** Excerpted passage follows **

Feeding the Grown-ups (Part II)

At a Pennsylvania School Library Association conference a few years ago, Judi Moreillon, a professor at Texas Women’s University, asked an important question:  Who do you serve?

I felt instantly uncomfortable. I knew the right answer: students. After all, they are the reason, as I made clear in Part 1 of this post, that schools exist. Everything we do, ultimately, is because of, and for, the kids. We’re here so they can grow up to be productive adults who never stop wanting to learn.

And yet.  Students is not what my gut was telling me. I thought about everyone as an answer. But Judi had specifically said to choose the group we serve most, and, for me, that group is the teachers. And teachers, as it turns out, were the people Judi had come to talk to us about. Judi Moreillon believes that the most important role the librarian has is collaborating with and supporting teachers. Today, I’d widen that further to include paraprofessionals, especially those who work in classrooms, because they are an essential part of the instructional team.

** End of Excerpted passage **
** Source material follows **

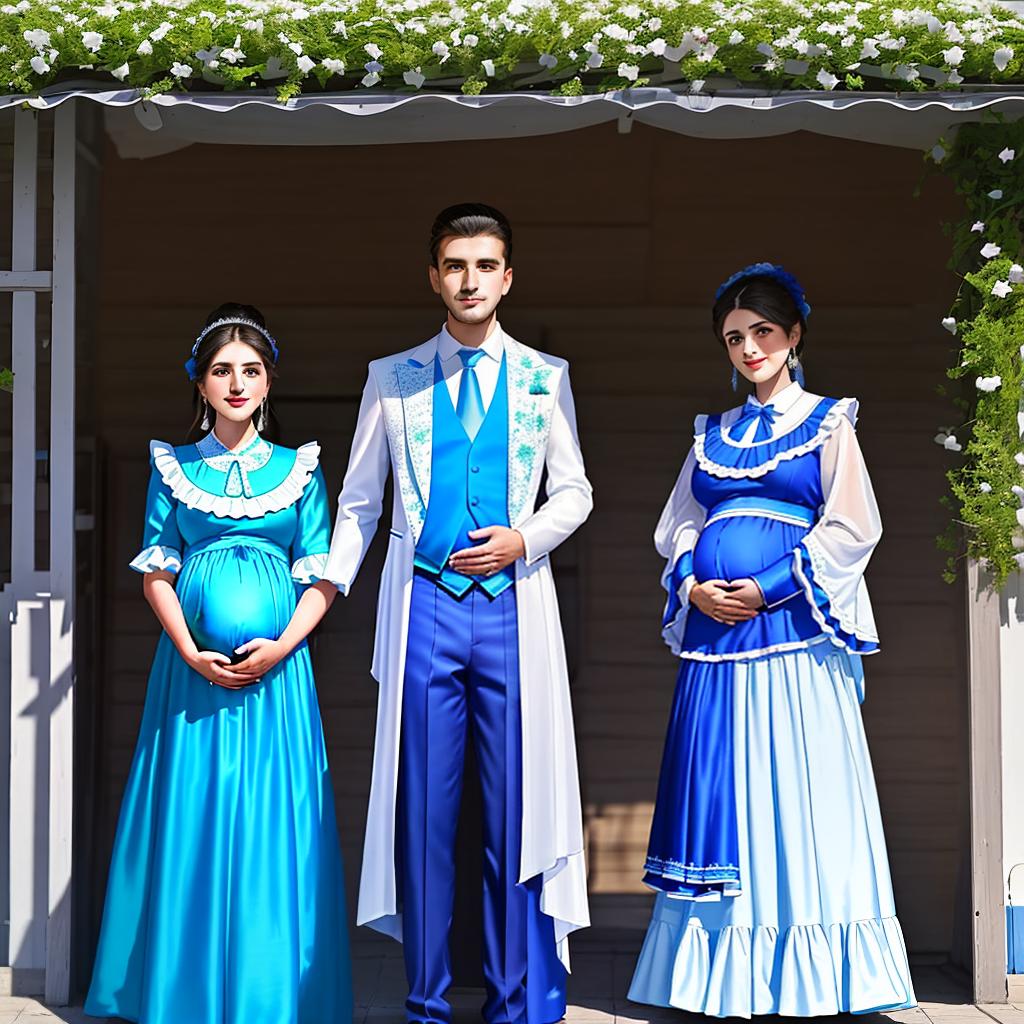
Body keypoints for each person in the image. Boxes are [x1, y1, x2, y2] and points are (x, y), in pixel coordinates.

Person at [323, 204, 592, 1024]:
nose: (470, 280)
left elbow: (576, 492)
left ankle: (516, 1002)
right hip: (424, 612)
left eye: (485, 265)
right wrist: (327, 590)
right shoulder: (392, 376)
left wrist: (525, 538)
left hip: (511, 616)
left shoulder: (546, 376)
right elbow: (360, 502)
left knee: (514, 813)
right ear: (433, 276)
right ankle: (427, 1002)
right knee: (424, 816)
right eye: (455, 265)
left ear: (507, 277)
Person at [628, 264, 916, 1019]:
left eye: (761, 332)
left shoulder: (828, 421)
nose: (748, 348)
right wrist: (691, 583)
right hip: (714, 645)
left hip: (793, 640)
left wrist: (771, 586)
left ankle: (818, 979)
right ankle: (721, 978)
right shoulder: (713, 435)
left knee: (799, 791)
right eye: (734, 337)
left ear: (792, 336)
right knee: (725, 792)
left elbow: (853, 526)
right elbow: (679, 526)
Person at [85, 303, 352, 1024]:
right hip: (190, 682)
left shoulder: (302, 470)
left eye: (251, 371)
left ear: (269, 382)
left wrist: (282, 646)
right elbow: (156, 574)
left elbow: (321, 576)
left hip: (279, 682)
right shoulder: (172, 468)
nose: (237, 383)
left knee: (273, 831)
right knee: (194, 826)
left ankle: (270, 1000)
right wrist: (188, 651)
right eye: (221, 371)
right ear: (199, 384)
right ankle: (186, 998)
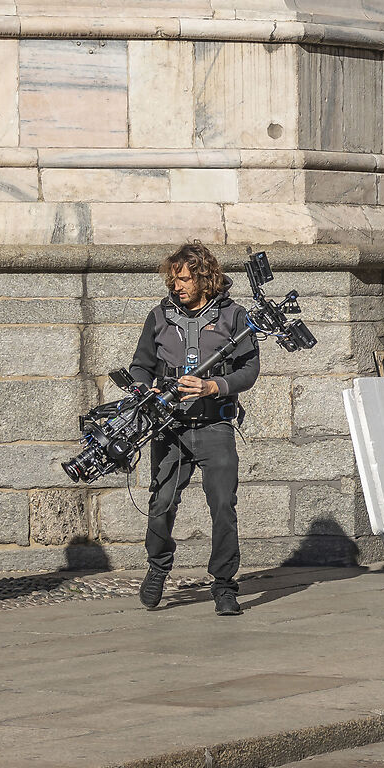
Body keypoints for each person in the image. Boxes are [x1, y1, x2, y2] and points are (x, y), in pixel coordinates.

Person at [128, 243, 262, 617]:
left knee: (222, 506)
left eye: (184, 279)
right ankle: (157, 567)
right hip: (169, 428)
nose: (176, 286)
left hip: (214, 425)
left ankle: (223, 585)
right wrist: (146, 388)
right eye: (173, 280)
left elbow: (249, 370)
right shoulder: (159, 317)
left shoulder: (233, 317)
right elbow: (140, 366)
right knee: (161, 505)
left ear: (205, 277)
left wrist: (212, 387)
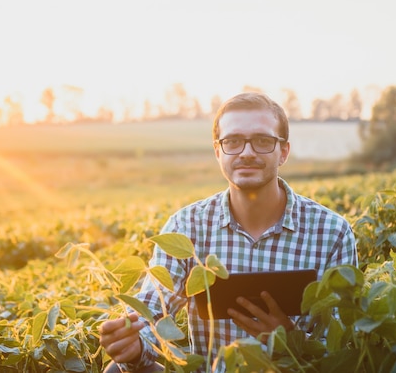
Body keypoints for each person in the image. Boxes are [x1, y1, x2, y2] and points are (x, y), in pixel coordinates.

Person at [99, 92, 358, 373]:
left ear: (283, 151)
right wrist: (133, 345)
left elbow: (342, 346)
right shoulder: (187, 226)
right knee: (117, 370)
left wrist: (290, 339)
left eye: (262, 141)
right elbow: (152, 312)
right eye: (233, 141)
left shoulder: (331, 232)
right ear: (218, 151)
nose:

** End of Source material **

* [Task set]:
(a) In the school library post, which group does the writer say they serve most?
(b) Carry on the school library post from its last sentence.
The records have nothing to do with the school library post.

* [Answers to the tasks]:
(a) The teachers.

(b)
Here’s the thing: There are over 900 students in my school. As hard as I try, I do not get to know every single one of them on a deeply personal level. I know a lot of names, and I get pretty well acquainted with the kids who use the library as a haven. I also have library helpers and book club kids with whom I feel close. I love that some of these kids come back to visit after they move on to high school. I love that, once in a while, there will be a kid who writes a note to say I’ve made a difference in her life, or simply says, “I want to be just like you when I grow up!” But that’s rare. Because what I don’t have are kids who spend forty minutes with me every single day for an entire school year. I don’t regularly exchange emails with parents or have meetings with counselors when problems arise. And on the last day of school, I’m more likely to get a friendly wave than a teary hug. If teachers are “in loco parentis,” I’m more like “in loco auntis.” (Whether I’m the cool, crabby, nutty, wise, or ditzy aunt depends on who you ask, or maybe the day). And that’s OK. It’s what I signed up for, and it’s how it’s supposed to be.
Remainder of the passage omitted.